According to the most recent survey from the Australian Sports Commission, 1,152,442 people play the round-ball game, almost half-a-million more than AFL.
Rugby league and rugby union failed to make the top 10, with basketball, cricket, and touch football placed higher.
The women's national side, the Matildas, are arguably one of the best teams in the world and are considered the most successful national sporting team in the country at present.
The steps football has taken add up nationally, but locally, there's still work to do.
Gympie Football have now rebranded its top men's team into Gympie United Football Club, which will play in the Sunshine Coast Premier League, taking the place of the Gympie Diggers.
One separate team to represent and "unite” all of Gympie's football teams.
A women's team in the Sunshine Coast Premier League is not currently planned, but should not be far off.
Similarly, we need to be producing top quality coaches to lift the ability of the players we have. This needs to be a priority.
Gympie has already had one player in the A-League, with Jimmy Downey, who most recently turned out for Wellington Pheonix.

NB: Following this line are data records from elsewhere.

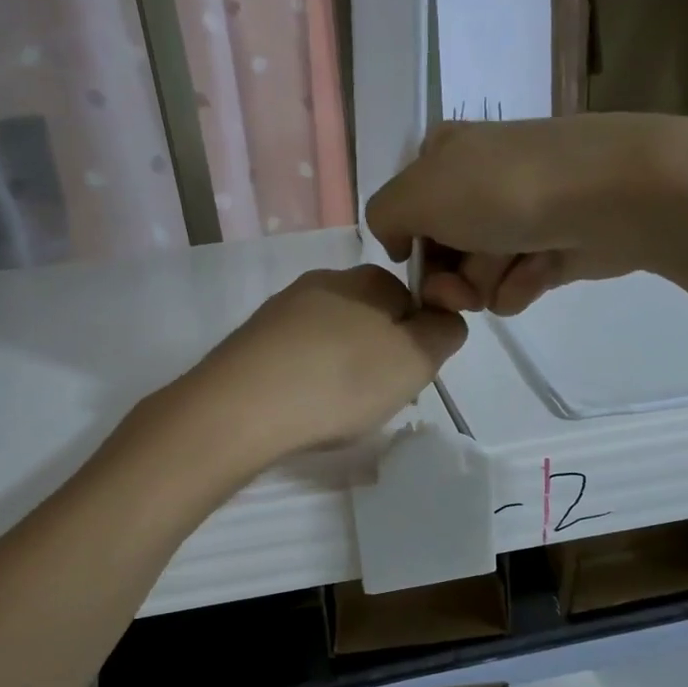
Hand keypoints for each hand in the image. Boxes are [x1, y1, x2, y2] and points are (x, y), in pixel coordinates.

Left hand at [184, 265, 466, 463]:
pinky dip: (308, 377)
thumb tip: (443, 317)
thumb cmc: (342, 381)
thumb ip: (445, 331)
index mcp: (368, 278)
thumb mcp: (416, 359)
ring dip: (342, 367)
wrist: (242, 408)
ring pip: (332, 337)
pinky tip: (302, 405)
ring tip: (335, 408)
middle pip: (371, 317)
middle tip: (374, 397)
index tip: (406, 377)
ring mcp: (282, 308)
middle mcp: (324, 280)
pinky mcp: (253, 338)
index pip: (412, 299)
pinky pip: (298, 355)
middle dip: (379, 354)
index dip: (417, 340)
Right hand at [367, 113, 687, 315]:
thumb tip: (399, 243)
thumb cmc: (503, 191)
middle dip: (449, 278)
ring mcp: (520, 212)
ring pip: (479, 274)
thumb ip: (384, 216)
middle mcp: (479, 180)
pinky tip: (540, 272)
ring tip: (513, 268)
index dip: (410, 250)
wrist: (610, 195)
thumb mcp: (416, 194)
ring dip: (488, 283)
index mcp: (443, 155)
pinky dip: (523, 284)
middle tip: (463, 288)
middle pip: (442, 252)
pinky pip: (518, 282)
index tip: (419, 270)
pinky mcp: (554, 244)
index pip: (407, 214)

I can't wait to see the next Gympie player make their name in football. I am convinced we can with the correct planning and foresight. The thing which has plagued Australian football for a long time is the disjointed nature of clubs feeding players upwards.
Every football club, and region, should aim to feed its best players to a higher level. That filtering feeds players higher up the pyramid and eventually, into the national team.
Football has never had a problem with participation, it has a problem with planning, politics and management.
If football can get its house in order there is no reason why we should not aim to win the World Cup in the future.
But then again, nations such as Italy, The Netherlands, Chile, and the USA all failed to qualify, such is the cut-throat nature of world football for those who rest on their laurels.